-------- Records for the exercise --------

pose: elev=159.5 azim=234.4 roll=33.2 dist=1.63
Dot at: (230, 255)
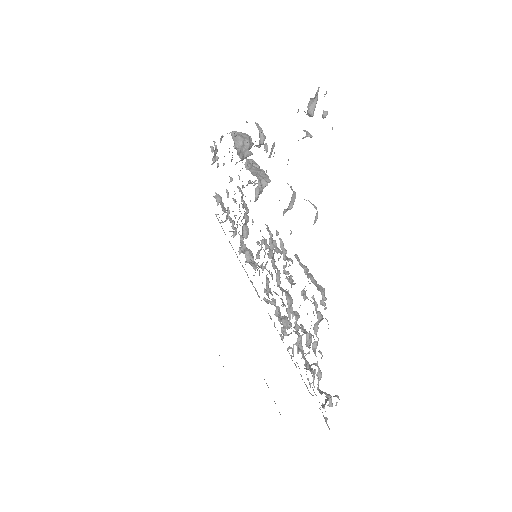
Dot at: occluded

--------
-------- Records for the exercise --------

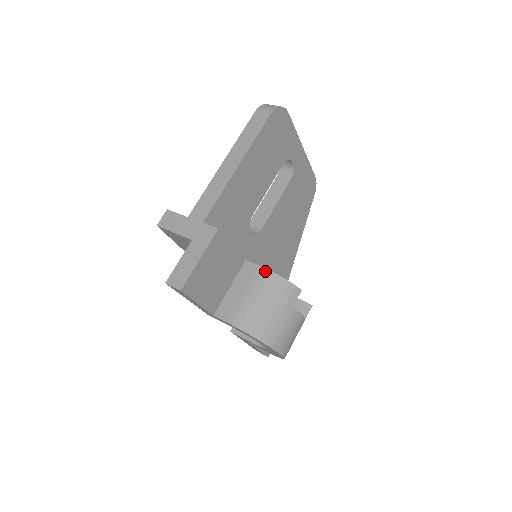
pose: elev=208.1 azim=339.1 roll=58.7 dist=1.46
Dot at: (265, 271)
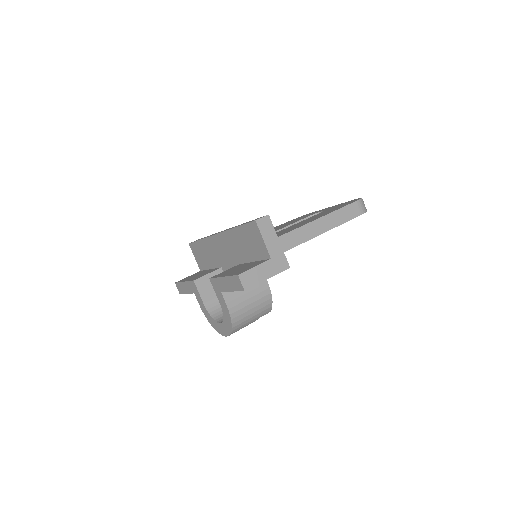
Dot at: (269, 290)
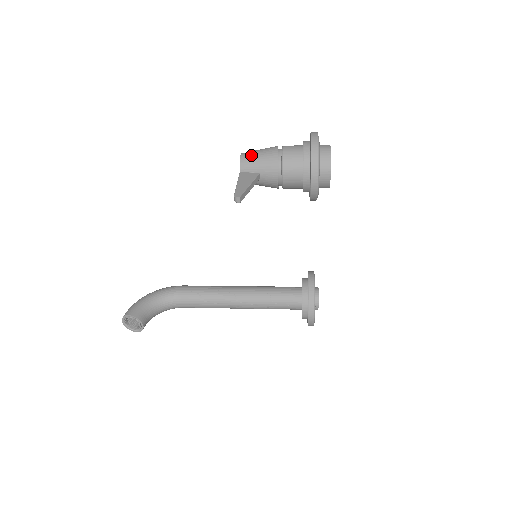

--------

» **What the task requires**: Can you format the data from the line with "pose: elev=208.1 azim=339.1" to the line with "Dot at: (269, 290)", both included, as a Markdown table with the columns Row and Line, leaving the pictures out?

» **Result below**:
| Row | Line |
|---|---|
| 1 | pose: elev=208.1 azim=339.1 roll=58.7 dist=1.46 |
| 2 | Dot at: (265, 271) |
| 3 | Dot at: (269, 290) |